ECLI:NL:RBAMS:2023:8233
Rechtbank Amsterdam
- Herziening
- Rechtspraak.nl
Herzieningsverzoek tegen uitspraak bestuursrechter inzake Woo-verzoeken en dwangsom
In deze zaak heeft de Rechtbank Amsterdam op 20 december 2023 uitspraak gedaan op een herzieningsverzoek van verzoeker, gericht tegen een eerdere uitspraak van 1 februari 2023. Dit verzoek om herziening is gegrond verklaard, omdat er een nieuw feit aan het licht is gekomen: de minister van Financiën had erkend dat hij wel op de hoogte was van het door verzoeker ingestelde beroep, wat niet eerder was vastgesteld. Dit nieuwe feit had invloed kunnen hebben op de uitkomst van de eerdere uitspraak. De rechtbank heeft vastgesteld dat verzoeker voldoende procesbelang heeft bij de herziening, aangezien de toezegging van de minister om de dwangsom te vergoeden niet onvoorwaardelijk was en niet voldeed aan de verwachtingen van verzoeker.
De rechtbank heeft in het procesverloop vastgesteld dat verzoeker meerdere Woo-verzoeken had ingediend bij de minister, die niet tijdig had beslist. Dit leidde tot verschillende beroepschriften van verzoeker. De eerdere uitspraak van 23 november 2022 had de minister opgedragen om binnen twee weken een beslissing te nemen op het Woo-verzoek, maar de minister had verzet aangetekend tegen de uitspraak, met de claim dat hij niet op de hoogte was gesteld van het beroep. De rechtbank heeft in de herzieningsprocedure enkel de vraag beantwoord of de uitspraak van 1 februari 2023 herzien moest worden, en heeft geconcludeerd dat dit het geval is.

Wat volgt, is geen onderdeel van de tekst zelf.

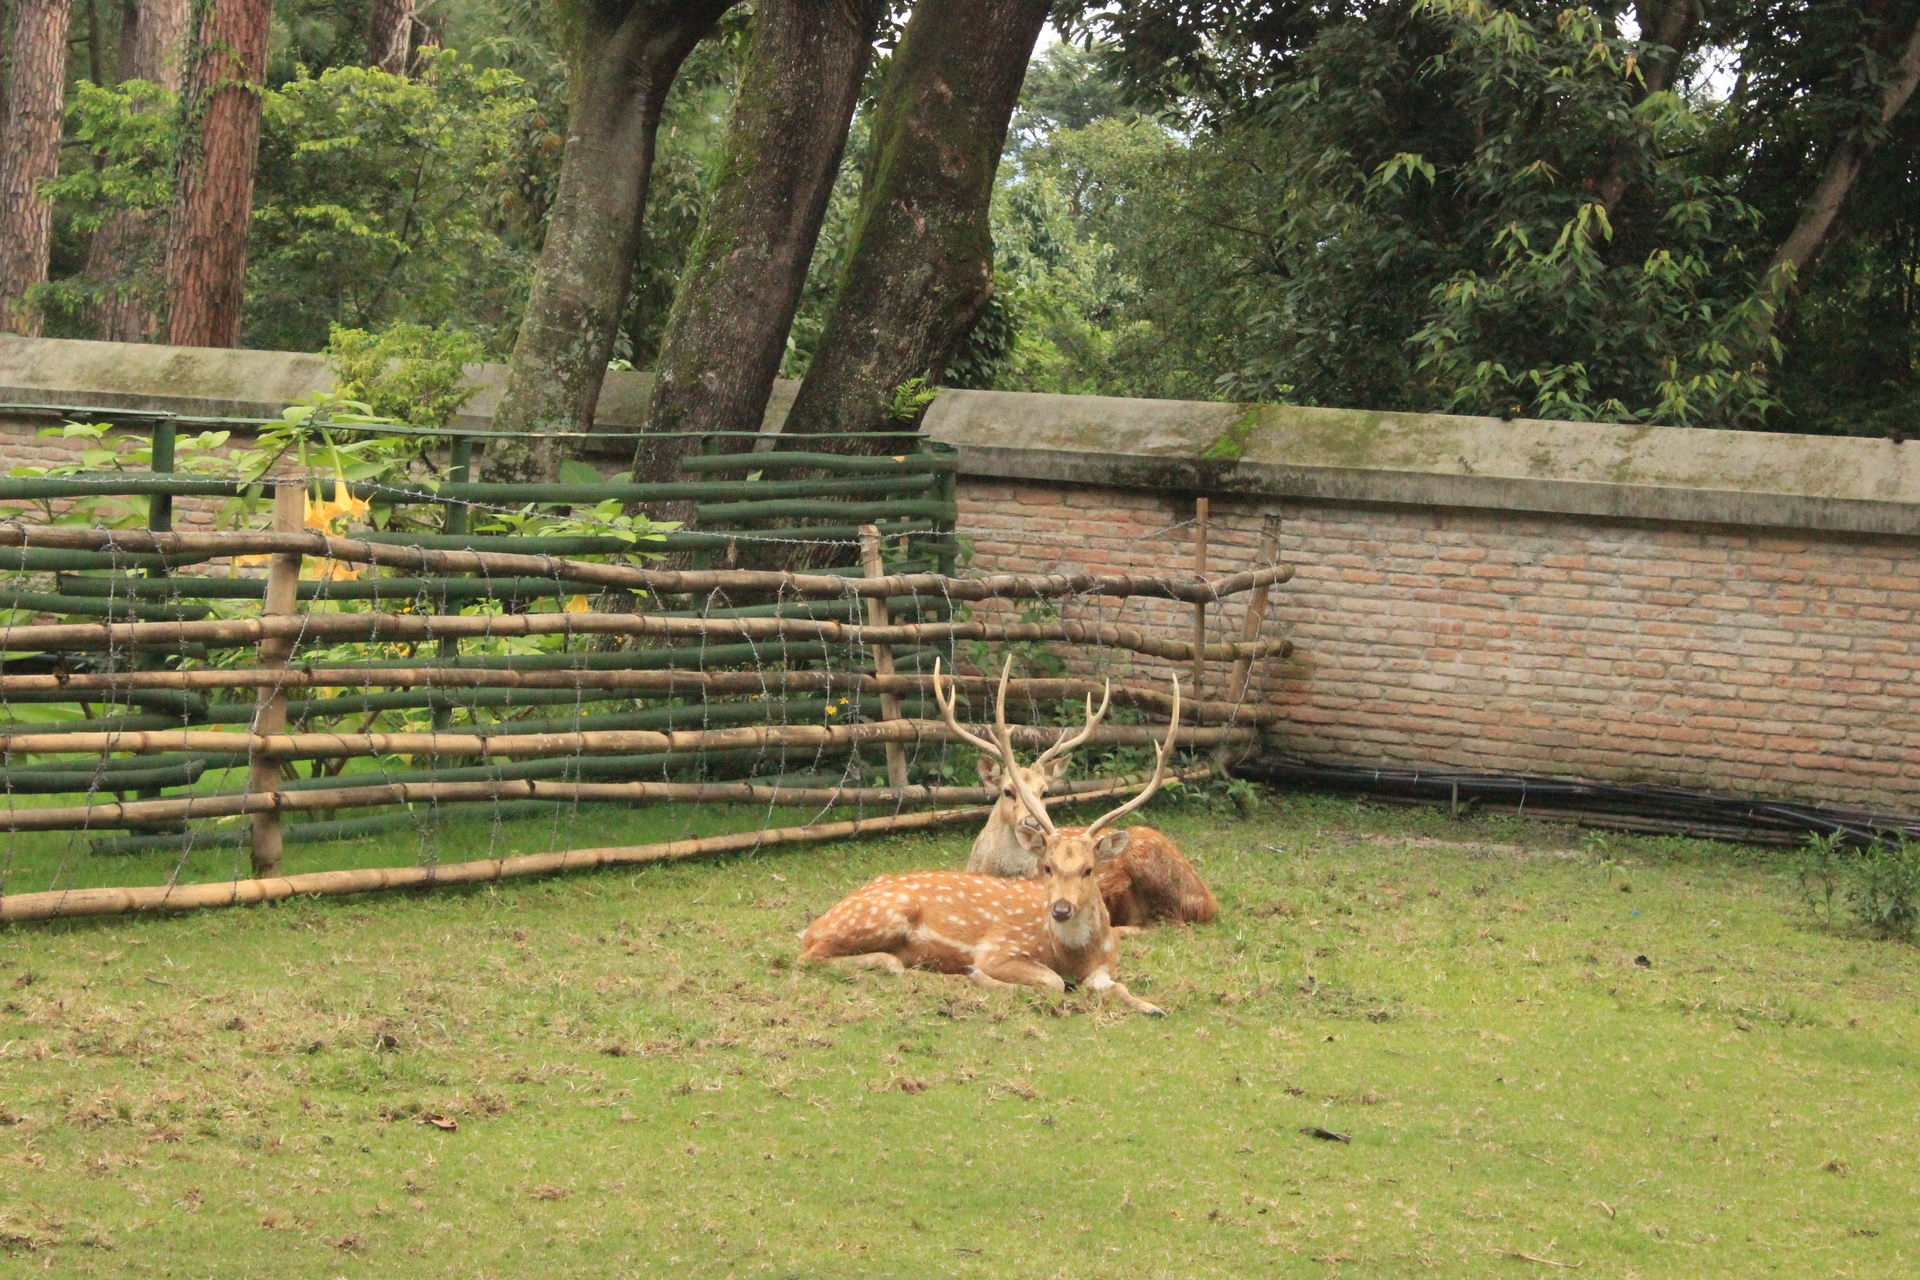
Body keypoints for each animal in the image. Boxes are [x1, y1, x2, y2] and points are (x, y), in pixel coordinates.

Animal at [797, 667, 1183, 1016]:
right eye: (1047, 867)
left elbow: (1117, 987)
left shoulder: (1107, 962)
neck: (1076, 956)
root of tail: (813, 926)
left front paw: (1153, 1007)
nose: (1060, 909)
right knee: (811, 957)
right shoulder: (999, 948)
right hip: (883, 914)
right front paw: (982, 976)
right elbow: (1052, 983)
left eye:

De rechtbank heeft de eerdere uitspraak van 1 februari 2023 vernietigd en de minister zal in de heropende verzetfase gevraagd worden om aan te geven of het verzet wordt ingetrokken. Er is geen proceskostenveroordeling opgelegd. De uitspraak is openbaar gedaan en er staat geen rechtsmiddel open tegen deze beslissing.